Work to be completed :: Copy the records below with every "chart" replaced by "graph" and everything else left as it is. Omit the pictures from your copy.

Records shown ::
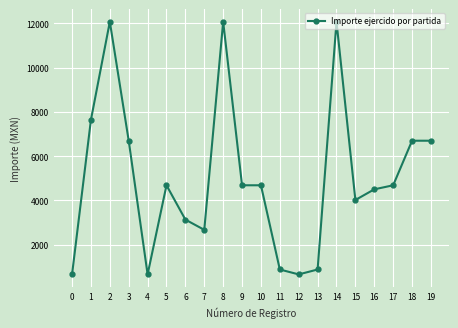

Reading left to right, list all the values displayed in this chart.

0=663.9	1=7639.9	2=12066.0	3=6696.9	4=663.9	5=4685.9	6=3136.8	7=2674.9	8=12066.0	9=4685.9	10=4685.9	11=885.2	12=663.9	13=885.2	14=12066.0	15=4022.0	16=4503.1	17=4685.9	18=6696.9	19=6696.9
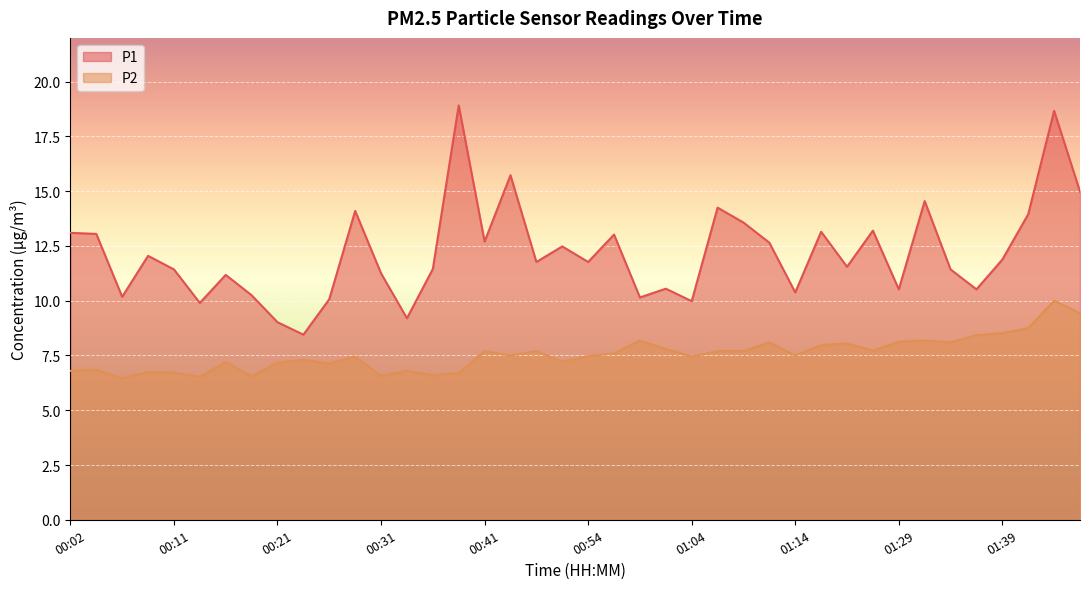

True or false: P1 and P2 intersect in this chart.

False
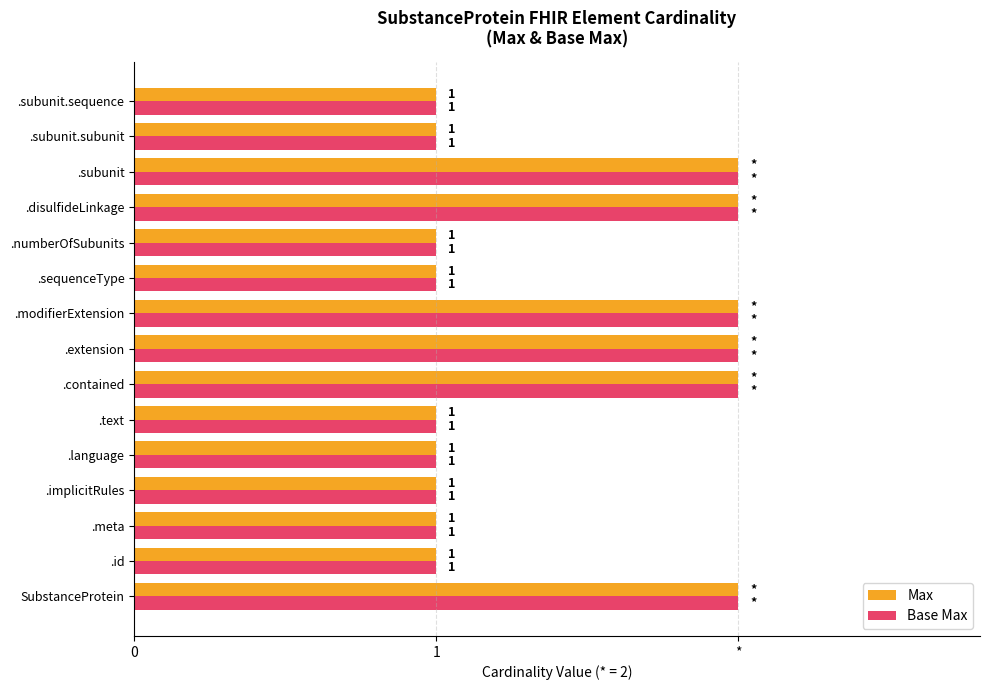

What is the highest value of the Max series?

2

Solution below ::
Reading left to right, list all the values displayed in this graph.

0=663.9	1=7639.9	2=12066.0	3=6696.9	4=663.9	5=4685.9	6=3136.8	7=2674.9	8=12066.0	9=4685.9	10=4685.9	11=885.2	12=663.9	13=885.2	14=12066.0	15=4022.0	16=4503.1	17=4685.9	18=6696.9	19=6696.9

True or false: P1 and P2 intersect in this graph.

False

What is the highest value of the Max series?

2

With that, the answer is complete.